IBM and Nvidia developing ESS 3200-based DGX SuperPOD

IBM and Nvidia are building a DGX SuperPOD system based on its IBM’s ESS 3200 storage server and Spectrum Scale. It has an updated reference architecture for DGX PODs and released benchmark data for the ESS 3200 and a DGX POD.

A DGX POD is a reference architecture for AI processing and contains up to nine Nvidia DGX-1 servers, twelve storage servers (from Nvidia partners), and three networking switches to support single- and multi-node AI model training and inference using NVIDIA AI software. A SuperPOD is an updated and larger POD architecture, that starts at 20 Nvidia DGX A100 systems and scales to 140 of them.

Douglas O’Flaherty, Global Ecosystems Leader for IBM Storage, has written a blog, in which he states: “IBM Storage is showcasing the latest in  Magnum IO GPU-Direct Storage (GDS) performance with new benchmark results, and is announcing an updated reference architecture (RA) developed for Nvidia 2-, 4-, and 8-node DGX POD configurations. Nvidia and IBM are also committed to bringing a DGX SuperPOD solution with IBM Elastic Storage System 3200 (ESS 3200) by the end of Q3 of this year.”

IBM ESS 3200.

He writes that “With future integration of the scalable ESS 3200 into Nvidia Base Command Manager, and including support for Nvidia Bluefield DPUs, networking and multi-tenancy will be simplified.”
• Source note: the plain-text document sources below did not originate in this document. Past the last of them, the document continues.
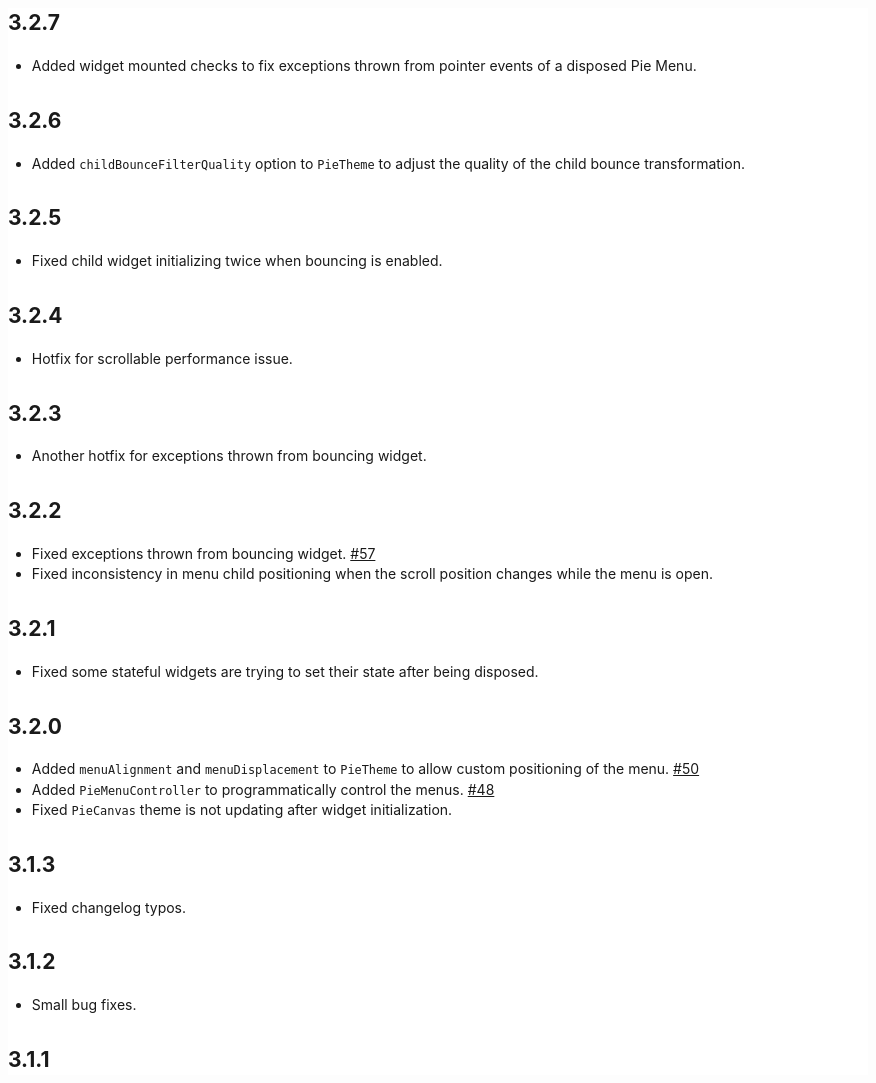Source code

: ## 3.2.7

* Added widget mounted checks to fix exceptions thrown from pointer events of a disposed Pie Menu.

## 3.2.6

* Added `childBounceFilterQuality` option to `PieTheme` to adjust the quality of the child bounce transformation.

## 3.2.5

* Fixed child widget initializing twice when bouncing is enabled.

## 3.2.4

* Hotfix for scrollable performance issue.

## 3.2.3

* Another hotfix for exceptions thrown from bouncing widget.

## 3.2.2

* Fixed exceptions thrown from bouncing widget. [#57](https://github.com/rasitayaz/flutter-pie-menu/issues/57)
* Fixed inconsistency in menu child positioning when the scroll position changes while the menu is open.

## 3.2.1

* Fixed some stateful widgets are trying to set their state after being disposed.

## 3.2.0

* Added `menuAlignment` and `menuDisplacement` to `PieTheme` to allow custom positioning of the menu. [#50](https://github.com/rasitayaz/flutter-pie-menu/issues/50)
* Added `PieMenuController` to programmatically control the menus. [#48](https://github.com/rasitayaz/flutter-pie-menu/issues/48)
* Fixed `PieCanvas` theme is not updating after widget initialization.

## 3.1.3

* Fixed changelog typos.

## 3.1.2

* Small bug fixes.

## 3.1.1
The ESS 3200 is a 2U × 24-bay all NVMe SSD system supporting up to eight InfiniBand HDR-200 or Ethernet-100 ports.

O’Flaherty says that IBM has “issued updated IBM Storage Reference Architectures with NVIDIA DGX A100 Systems,” and this is, he told us, “to reflect the increased capability of the ESS 3200 (2x that of the 3000)”. The Reference Architecture uses Nvidia’s CPU/DRAM bypass GPU-Direct scheme to set up RDMA links between the ESS 3200 storage and the DGX-A100 GPUs so that Spectrum Scale can read and write to these GPUs in the DGX POD at high speed.

According to a 2020 IBM reference architecture (RA) doc, and using GDS-enabled Fio Bandwidth testing, “the total system read throughput scales to deliver[y] of 94GB/sec with two ESS 3000 units and eight DGX A100 systems,” and “the total system write throughput scales to 62GB/sec with two ESS units and eight DGX A100 systems.”

The ESS 3200 is much faster than the ESS 3000, and that edition of the RA did not use GPU-Direct Storage, only using the Storage Fabric in keeping with the NVIDIA guidelines.

DGX POD network views

There are two views of the network in a DGX POD: the storage fabric view and the compute fabric view.

The storage fabric network is 2x HDR/200GbitE NICs connected through the CPU, while the compute fabric is 8x HDR NICs closely connected to the GPU. The storage fabric in the IBM ES3200 reference architecture has a theoretical maximum of 50GB/sec (2x HDR) to a single DGX and actually delivered 43GB/sec, 86 per cent of the theoretical maximum. 

The compute fabric on a single DGX has a theoretical maximum of 200GB/sec (8x HDR). with GPU-Direct Storage a pair of ESS 3200s demonstrated 191GB/sec, or 95.5 per cent of the theoretical maximum — much faster than the ESS 3000’s 94GB/sec. 

Bootnote 1. Nvidia GPU-Direct release notes for May 2021 (Open Beta Release v0.95.1) indicate support has been added for Excelero’s NVMesh devices and ScaleFlux computational storage. Support has also been added for Mellanox OpenFabrics Enterprise Distribution for Linux (MLNX_OFED) which can use distributed file systems from WekaIO (WekaFS v3.8.0), DDN (Exascaler v5.2) and VAST Data (VAST v3.4). Other supported block access and filesystem access systems supported are ScaleFlux CSD, Excelero NVMesh and PavilionData.